Segment Start: The input
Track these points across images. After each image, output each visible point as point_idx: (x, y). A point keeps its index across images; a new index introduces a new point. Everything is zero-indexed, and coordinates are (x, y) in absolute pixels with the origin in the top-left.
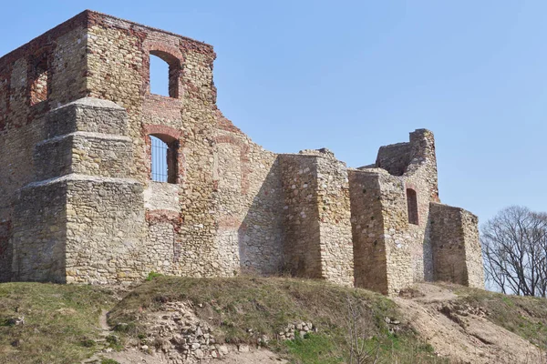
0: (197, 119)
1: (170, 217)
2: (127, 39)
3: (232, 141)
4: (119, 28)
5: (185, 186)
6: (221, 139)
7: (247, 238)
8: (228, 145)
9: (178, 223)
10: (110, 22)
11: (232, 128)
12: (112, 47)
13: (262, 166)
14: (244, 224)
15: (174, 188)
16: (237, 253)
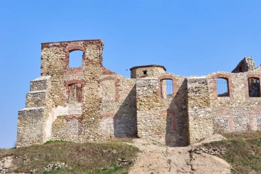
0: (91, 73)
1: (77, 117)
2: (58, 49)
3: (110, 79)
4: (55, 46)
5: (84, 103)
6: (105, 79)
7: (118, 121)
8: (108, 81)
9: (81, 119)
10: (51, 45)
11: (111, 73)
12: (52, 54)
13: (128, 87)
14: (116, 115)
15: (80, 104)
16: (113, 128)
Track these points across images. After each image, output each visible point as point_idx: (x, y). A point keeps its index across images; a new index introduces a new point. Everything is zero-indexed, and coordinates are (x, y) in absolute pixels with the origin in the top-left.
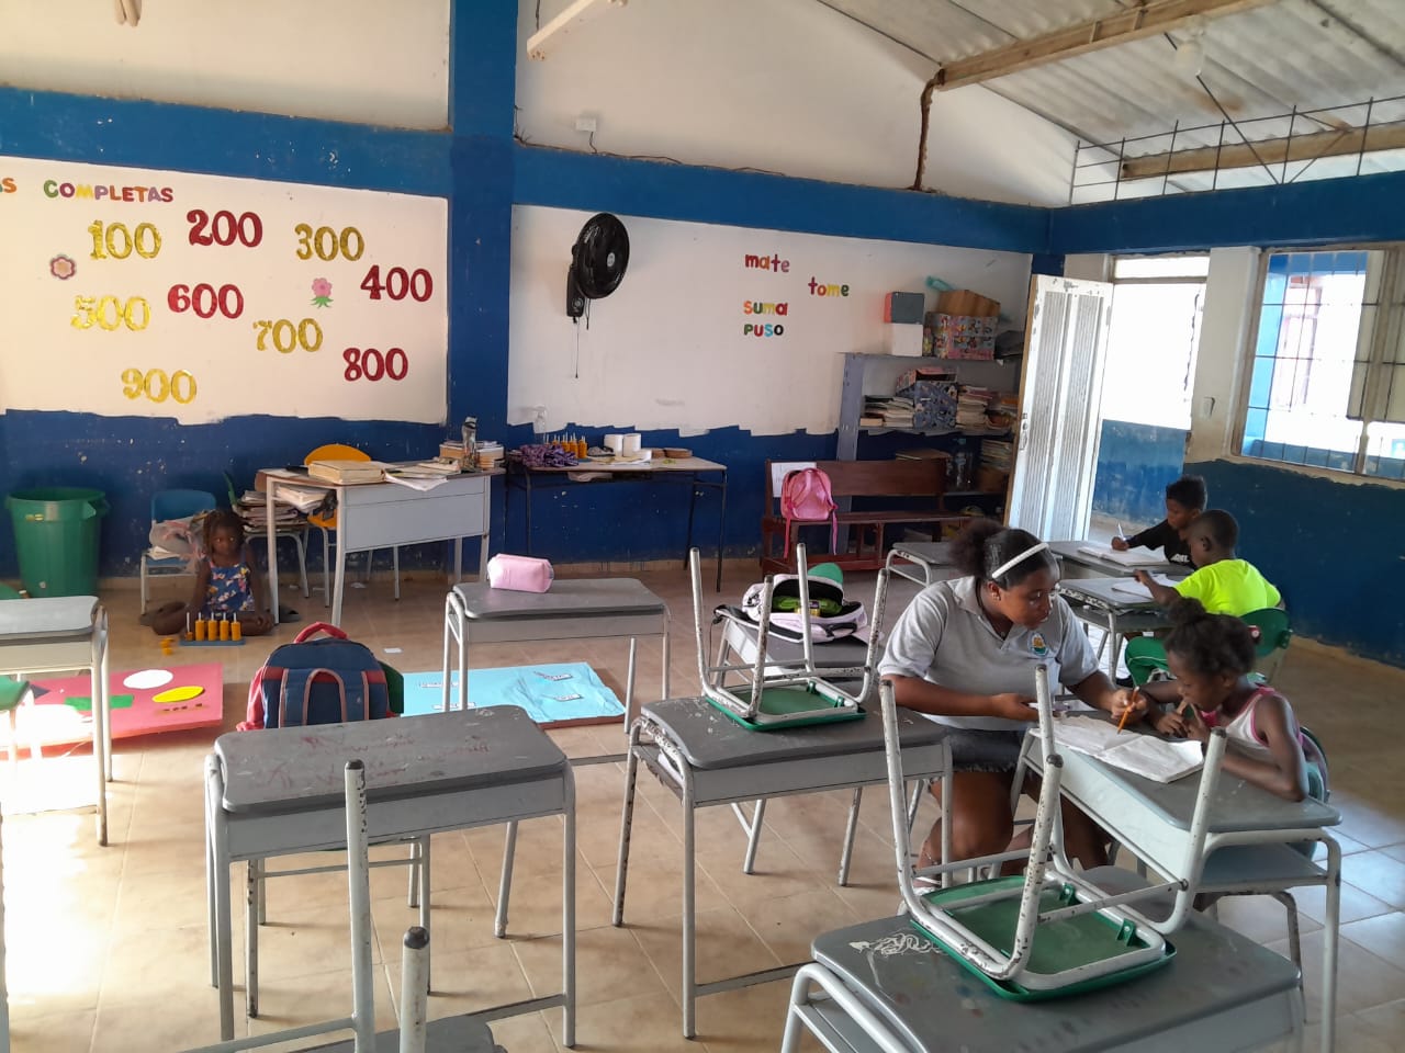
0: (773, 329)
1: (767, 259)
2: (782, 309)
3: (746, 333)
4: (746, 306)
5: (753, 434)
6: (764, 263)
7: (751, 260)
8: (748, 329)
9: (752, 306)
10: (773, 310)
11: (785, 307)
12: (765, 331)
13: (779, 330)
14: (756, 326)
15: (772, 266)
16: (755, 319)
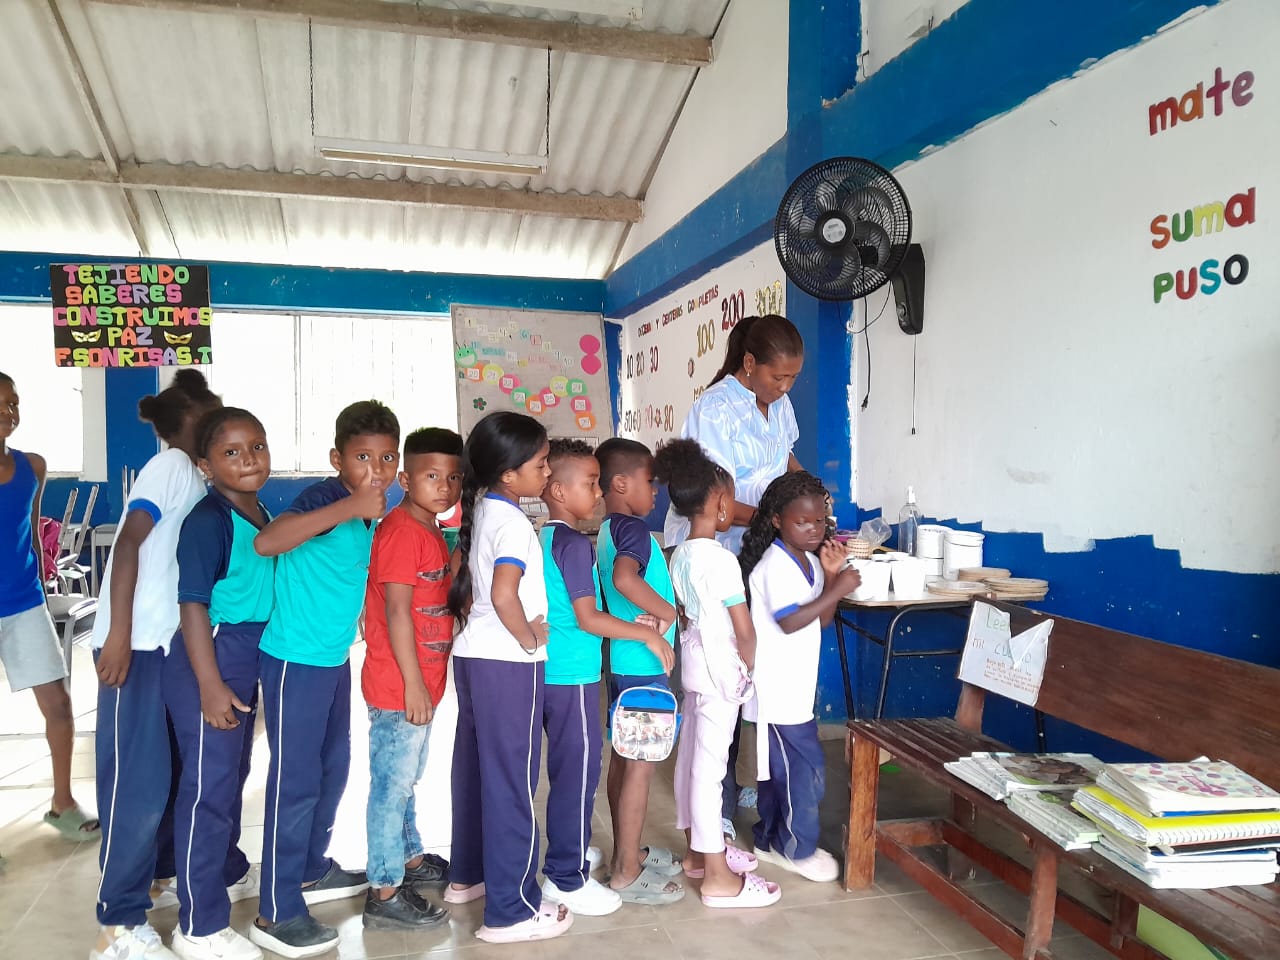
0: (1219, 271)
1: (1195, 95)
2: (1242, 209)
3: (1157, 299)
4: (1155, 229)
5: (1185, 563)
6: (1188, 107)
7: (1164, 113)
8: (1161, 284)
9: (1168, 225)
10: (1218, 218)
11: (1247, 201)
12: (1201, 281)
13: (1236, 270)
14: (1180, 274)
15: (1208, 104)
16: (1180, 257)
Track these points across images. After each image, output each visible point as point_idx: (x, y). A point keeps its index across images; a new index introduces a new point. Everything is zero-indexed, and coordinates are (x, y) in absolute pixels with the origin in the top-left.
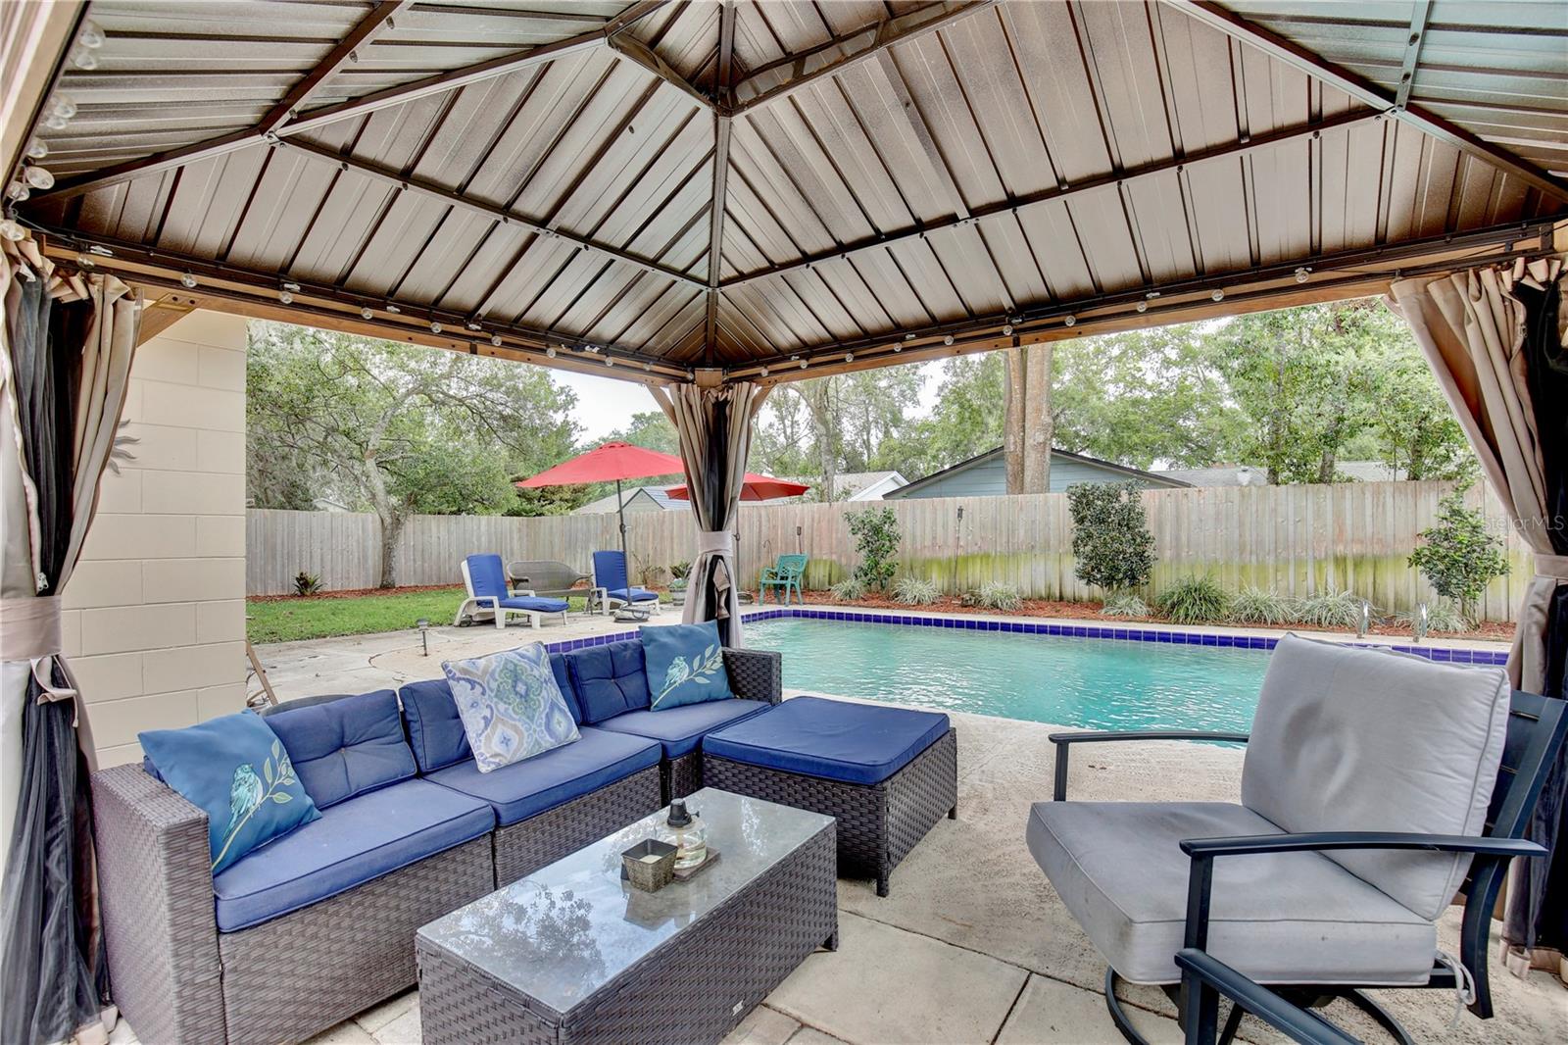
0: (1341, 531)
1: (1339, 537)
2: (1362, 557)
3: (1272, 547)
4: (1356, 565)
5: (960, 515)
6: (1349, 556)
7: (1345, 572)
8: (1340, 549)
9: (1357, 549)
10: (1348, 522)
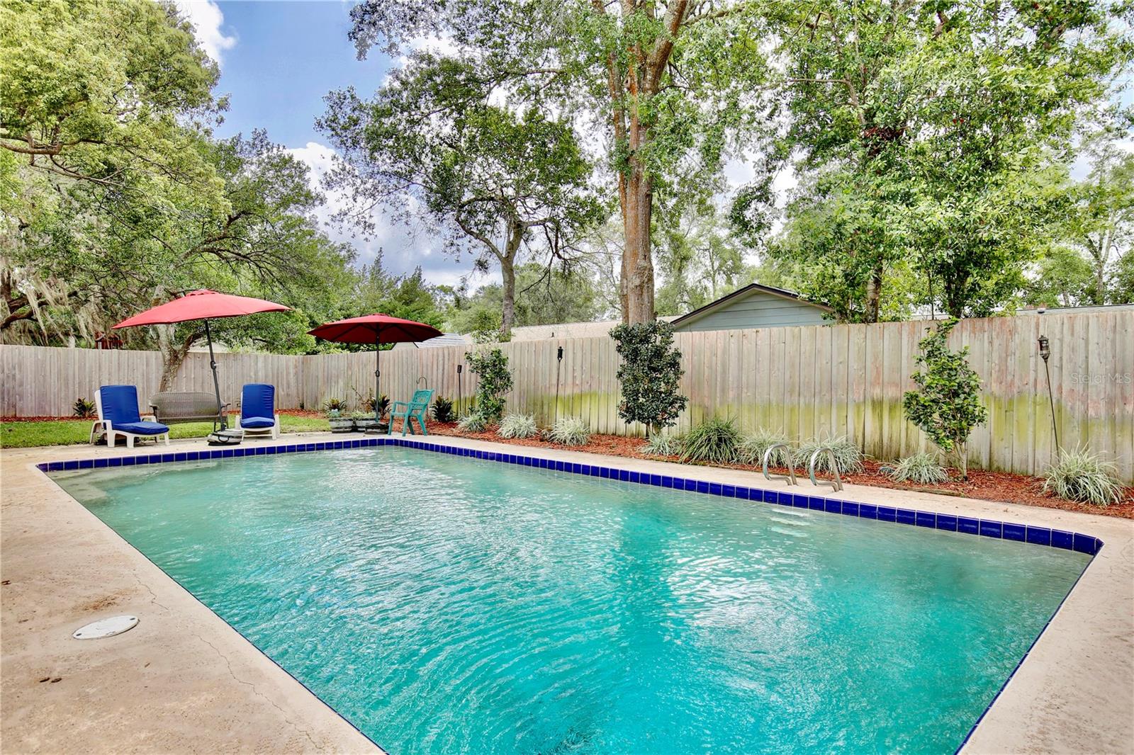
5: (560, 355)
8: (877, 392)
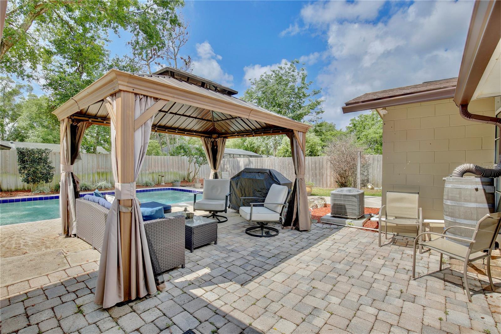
Segment End: The input
Please repeat the records above exactly, leaving every picture out.

Track these points across images. After each image, output each visible point as point_idx: (x, y). A point keeps its index across images; a new index introduces a new point. Everything is zero-indexed, and coordinates are (x, y) in absolute pixels with the origin in the top-left.
0: (197, 119)
1: (170, 217)
2: (127, 39)
3: (232, 141)
4: (119, 28)
5: (185, 186)
6: (221, 139)
7: (247, 238)
8: (228, 145)
9: (178, 223)
10: (110, 22)
11: (232, 128)
12: (112, 47)
13: (262, 166)
14: (244, 224)
15: (174, 188)
16: (237, 253)
0: (91, 73)
1: (77, 117)
2: (58, 49)
3: (110, 79)
4: (55, 46)
5: (84, 103)
6: (105, 79)
7: (118, 121)
8: (108, 81)
9: (81, 119)
10: (51, 45)
11: (111, 73)
12: (52, 54)
13: (128, 87)
14: (116, 115)
15: (80, 104)
16: (113, 128)
Track these points across images. After each image, output each visible point as point_idx: (x, y). A point keeps its index across images; a new index introduces a new point. Everything is zero-indexed, and coordinates are (x, y) in absolute pixels with the origin in the top-left.
0: (773, 329)
1: (767, 259)
2: (782, 309)
3: (746, 333)
4: (746, 306)
5: (753, 434)
6: (764, 263)
7: (751, 260)
8: (748, 329)
9: (752, 306)
10: (773, 310)
11: (785, 307)
12: (765, 331)
13: (779, 330)
14: (756, 326)
15: (772, 266)
16: (755, 319)
0: (1219, 271)
1: (1195, 95)
2: (1242, 209)
3: (1157, 299)
4: (1155, 229)
5: (1185, 563)
6: (1188, 107)
7: (1164, 113)
8: (1161, 284)
9: (1168, 225)
10: (1218, 218)
11: (1247, 201)
12: (1201, 281)
13: (1236, 270)
14: (1180, 274)
15: (1208, 104)
16: (1180, 257)
Track these points across images. After each image, output each visible point as point_idx: (x, y). A point keeps its index across images; a new index introduces a new point. Everything is zero-indexed, and coordinates are (x, y) in absolute pixels with the origin in the top-left.
0: (1341, 531)
1: (1339, 537)
2: (1362, 557)
3: (1272, 547)
4: (1356, 565)
5: (960, 515)
6: (1349, 556)
7: (1345, 572)
8: (1340, 549)
9: (1357, 549)
10: (1348, 522)
5: (560, 355)
8: (877, 392)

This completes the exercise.